What is expected: A faithful copy of the entire listing is what is needed.

Source data:
Content starts

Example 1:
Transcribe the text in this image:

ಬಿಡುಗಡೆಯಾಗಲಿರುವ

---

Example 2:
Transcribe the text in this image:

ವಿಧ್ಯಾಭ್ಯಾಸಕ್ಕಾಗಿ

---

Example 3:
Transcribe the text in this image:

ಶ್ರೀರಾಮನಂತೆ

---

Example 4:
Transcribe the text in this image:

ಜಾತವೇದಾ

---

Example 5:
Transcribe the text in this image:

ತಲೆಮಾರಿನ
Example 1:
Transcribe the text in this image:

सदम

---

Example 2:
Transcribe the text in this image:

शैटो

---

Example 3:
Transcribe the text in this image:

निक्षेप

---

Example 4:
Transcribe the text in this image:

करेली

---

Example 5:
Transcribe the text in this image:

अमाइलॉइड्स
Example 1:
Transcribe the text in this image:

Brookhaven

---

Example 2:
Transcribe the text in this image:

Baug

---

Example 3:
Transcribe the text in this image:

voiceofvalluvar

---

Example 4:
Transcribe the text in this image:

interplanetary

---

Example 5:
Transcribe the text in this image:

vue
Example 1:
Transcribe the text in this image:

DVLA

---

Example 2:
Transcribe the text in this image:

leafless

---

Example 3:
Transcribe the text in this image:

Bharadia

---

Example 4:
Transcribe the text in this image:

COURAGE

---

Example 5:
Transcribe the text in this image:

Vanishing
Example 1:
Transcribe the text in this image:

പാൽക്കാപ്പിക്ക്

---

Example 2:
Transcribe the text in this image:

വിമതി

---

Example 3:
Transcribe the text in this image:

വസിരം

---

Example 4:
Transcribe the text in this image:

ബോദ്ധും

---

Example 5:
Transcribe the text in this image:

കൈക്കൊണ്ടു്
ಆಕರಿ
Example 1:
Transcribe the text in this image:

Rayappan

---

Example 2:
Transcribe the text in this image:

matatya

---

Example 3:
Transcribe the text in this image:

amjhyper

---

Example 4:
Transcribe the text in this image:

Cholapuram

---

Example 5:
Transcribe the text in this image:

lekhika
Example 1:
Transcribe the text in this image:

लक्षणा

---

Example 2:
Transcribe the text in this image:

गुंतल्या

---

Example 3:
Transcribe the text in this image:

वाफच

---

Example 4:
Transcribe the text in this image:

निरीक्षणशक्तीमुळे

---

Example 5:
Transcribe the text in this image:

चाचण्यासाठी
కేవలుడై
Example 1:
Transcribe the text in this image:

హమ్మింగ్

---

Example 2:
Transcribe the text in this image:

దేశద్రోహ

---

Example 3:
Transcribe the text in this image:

Content ends

Written answer:
Example 1:
Transcribe the text in this image:

ಬಿಡುಗಡೆಯಾಗಲಿರುವ

---

Example 2:
Transcribe the text in this image:

ವಿಧ್ಯಾಭ್ಯಾಸಕ್ಕಾಗಿ

---

Example 3:
Transcribe the text in this image:

ಶ್ರೀರಾಮನಂತೆ

---

Example 4:
Transcribe the text in this image:

ಜಾತವೇದಾ

---

Example 5:
Transcribe the text in this image:

ತಲೆಮಾರಿನ
Example 1:
Transcribe the text in this image:

सदम

---

Example 2:
Transcribe the text in this image:

शैटो

---

Example 3:
Transcribe the text in this image:

निक्षेप

---

Example 4:
Transcribe the text in this image:

करेली

---

Example 5:
Transcribe the text in this image:

अमाइलॉइड्स
Example 1:
Transcribe the text in this image:

Brookhaven

---

Example 2:
Transcribe the text in this image:

Baug

---

Example 3:
Transcribe the text in this image:

voiceofvalluvar

---

Example 4:
Transcribe the text in this image:

interplanetary

---

Example 5:
Transcribe the text in this image:

vue
Example 1:
Transcribe the text in this image:

DVLA

---

Example 2:
Transcribe the text in this image:

leafless

---

Example 3:
Transcribe the text in this image:

Bharadia

---

Example 4:
Transcribe the text in this image:

COURAGE

---

Example 5:
Transcribe the text in this image:

Vanishing
Example 1:
Transcribe the text in this image:

പാൽക്കാപ്പിക്ക്

---

Example 2:
Transcribe the text in this image:

വിമതി

---

Example 3:
Transcribe the text in this image:

വസിരം

---

Example 4:
Transcribe the text in this image:

ബോദ്ധും

---

Example 5:
Transcribe the text in this image:

കൈക്കൊണ്ടു്
ಆಕರಿ
Example 1:
Transcribe the text in this image:

Rayappan

---

Example 2:
Transcribe the text in this image:

matatya

---

Example 3:
Transcribe the text in this image:

amjhyper

---

Example 4:
Transcribe the text in this image:

Cholapuram

---

Example 5:
Transcribe the text in this image:

lekhika
Example 1:
Transcribe the text in this image:

लक्षणा

---

Example 2:
Transcribe the text in this image:

गुंतल्या

---

Example 3:
Transcribe the text in this image:

वाफच

---

Example 4:
Transcribe the text in this image:

निरीक्षणशक्तीमुळे

---

Example 5:
Transcribe the text in this image:

चाचण्यासाठी
కేవలుడై
Example 1:
Transcribe the text in this image:

హమ్మింగ్

---

Example 2:
Transcribe the text in this image:

దేశద్రోహ

---

Example 3:
Transcribe the text in this image:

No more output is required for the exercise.